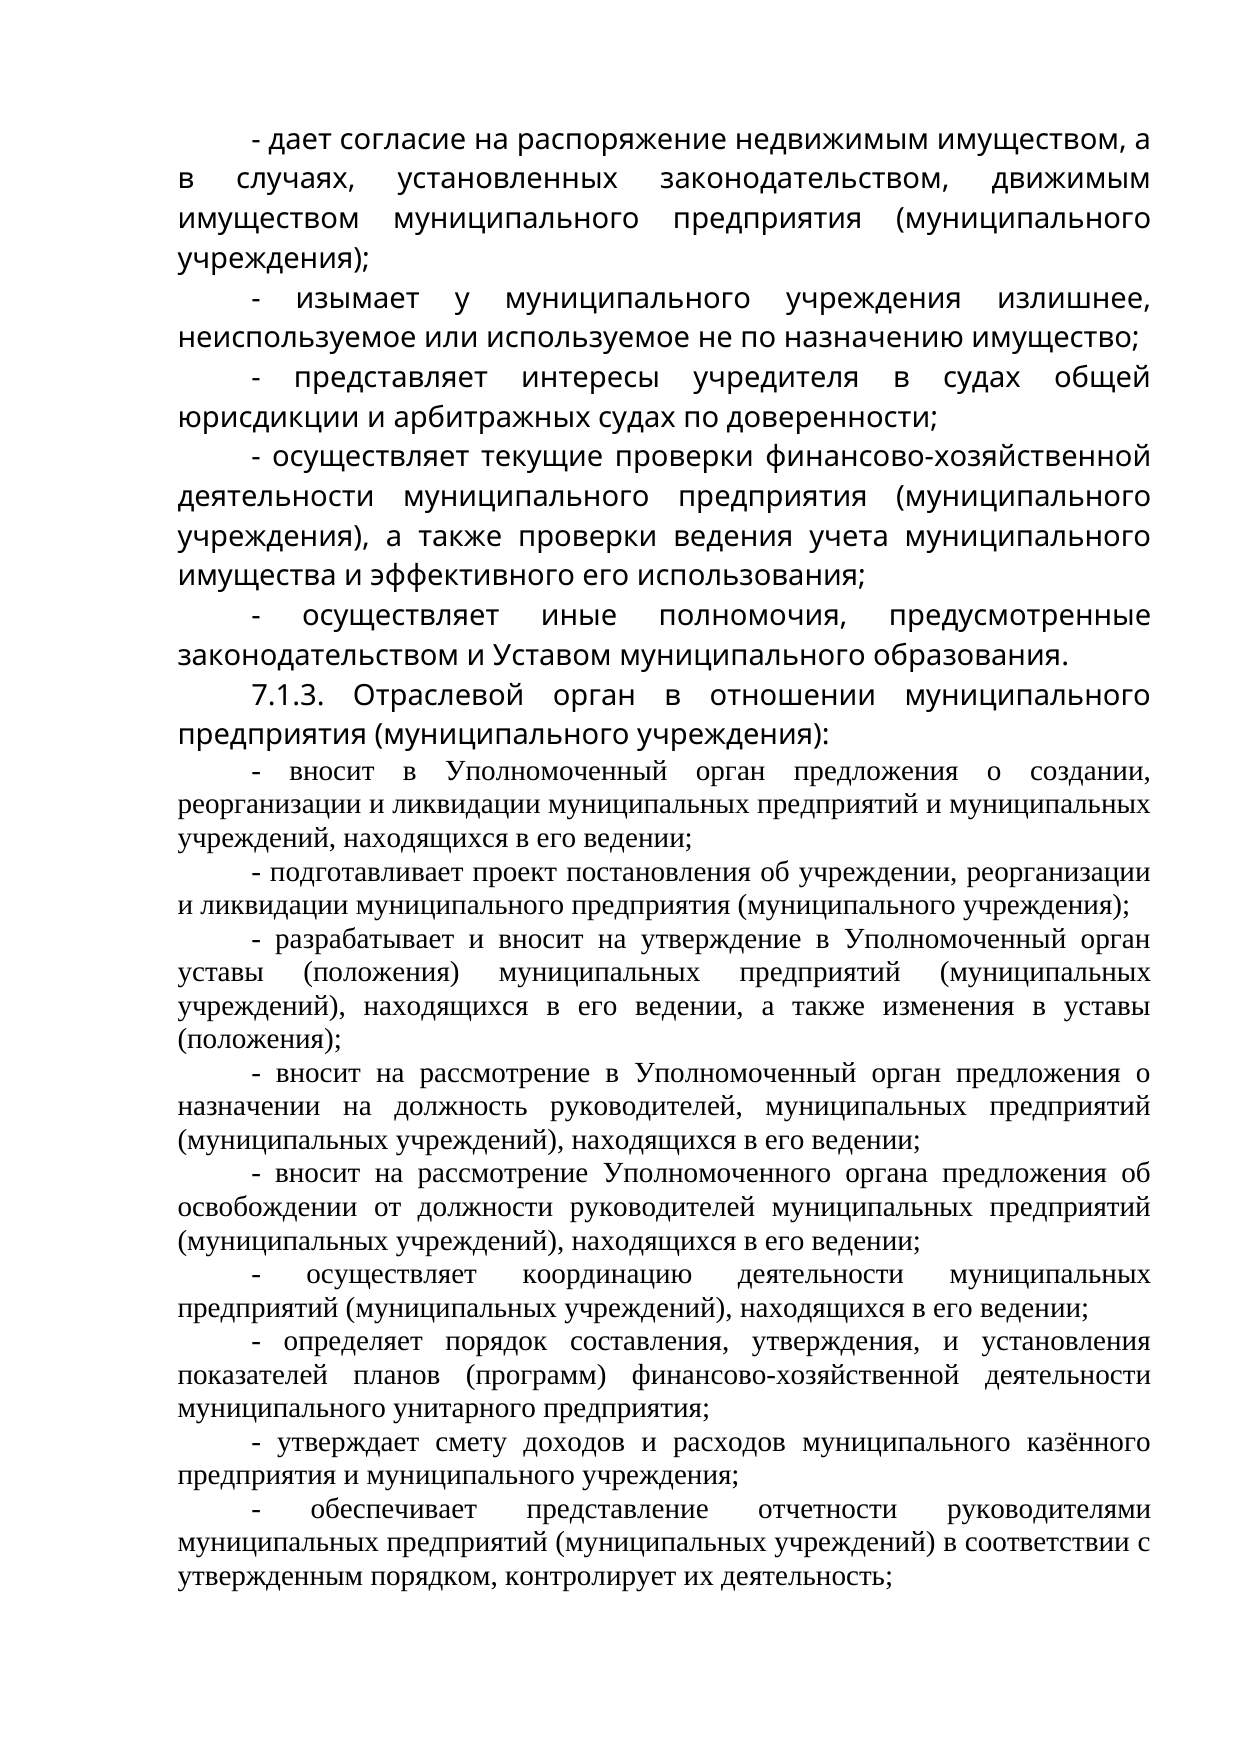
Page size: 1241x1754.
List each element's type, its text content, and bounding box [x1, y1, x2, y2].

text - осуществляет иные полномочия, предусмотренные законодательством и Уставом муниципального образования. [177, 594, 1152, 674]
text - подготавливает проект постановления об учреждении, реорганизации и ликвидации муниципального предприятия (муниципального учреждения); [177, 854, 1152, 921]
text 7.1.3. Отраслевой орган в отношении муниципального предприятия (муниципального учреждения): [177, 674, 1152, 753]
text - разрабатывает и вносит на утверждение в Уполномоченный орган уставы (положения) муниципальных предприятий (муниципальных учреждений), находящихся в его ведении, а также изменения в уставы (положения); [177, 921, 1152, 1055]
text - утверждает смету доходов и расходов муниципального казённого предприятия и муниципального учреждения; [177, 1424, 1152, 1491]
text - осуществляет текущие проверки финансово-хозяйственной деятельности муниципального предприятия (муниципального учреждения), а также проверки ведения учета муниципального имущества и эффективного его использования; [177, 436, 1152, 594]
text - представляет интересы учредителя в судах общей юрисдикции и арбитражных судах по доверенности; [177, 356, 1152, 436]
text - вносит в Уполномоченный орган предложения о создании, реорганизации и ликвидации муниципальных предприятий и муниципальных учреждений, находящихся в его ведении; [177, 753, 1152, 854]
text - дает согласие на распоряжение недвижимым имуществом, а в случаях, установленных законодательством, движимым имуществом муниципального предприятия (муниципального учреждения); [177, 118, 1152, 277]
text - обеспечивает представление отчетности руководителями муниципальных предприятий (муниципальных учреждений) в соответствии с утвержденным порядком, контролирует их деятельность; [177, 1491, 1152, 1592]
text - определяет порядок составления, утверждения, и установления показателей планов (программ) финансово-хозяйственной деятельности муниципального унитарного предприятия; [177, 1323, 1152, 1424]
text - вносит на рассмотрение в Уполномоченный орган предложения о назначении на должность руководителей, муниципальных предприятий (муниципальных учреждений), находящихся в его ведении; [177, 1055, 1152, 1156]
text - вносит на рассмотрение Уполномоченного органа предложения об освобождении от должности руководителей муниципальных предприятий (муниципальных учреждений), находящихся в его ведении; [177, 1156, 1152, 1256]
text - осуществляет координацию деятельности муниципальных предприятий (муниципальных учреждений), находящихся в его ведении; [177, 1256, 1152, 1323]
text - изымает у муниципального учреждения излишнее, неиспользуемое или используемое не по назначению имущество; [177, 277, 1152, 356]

+ + +

- **ACTIVITY**
In the listing above, find each line with the word "Уполномоченный" and copy it.

- **ANSWER SECTION**
text - разрабатывает и вносит на утверждение в Уполномоченный орган уставы (положения) муниципальных предприятий (муниципальных учреждений), находящихся в его ведении, а также изменения в уставы (положения); [177, 921, 1152, 1055]
text - вносит в Уполномоченный орган предложения о создании, реорганизации и ликвидации муниципальных предприятий и муниципальных учреждений, находящихся в его ведении; [177, 753, 1152, 854]
text - вносит на рассмотрение в Уполномоченный орган предложения о назначении на должность руководителей, муниципальных предприятий (муниципальных учреждений), находящихся в его ведении; [177, 1055, 1152, 1156]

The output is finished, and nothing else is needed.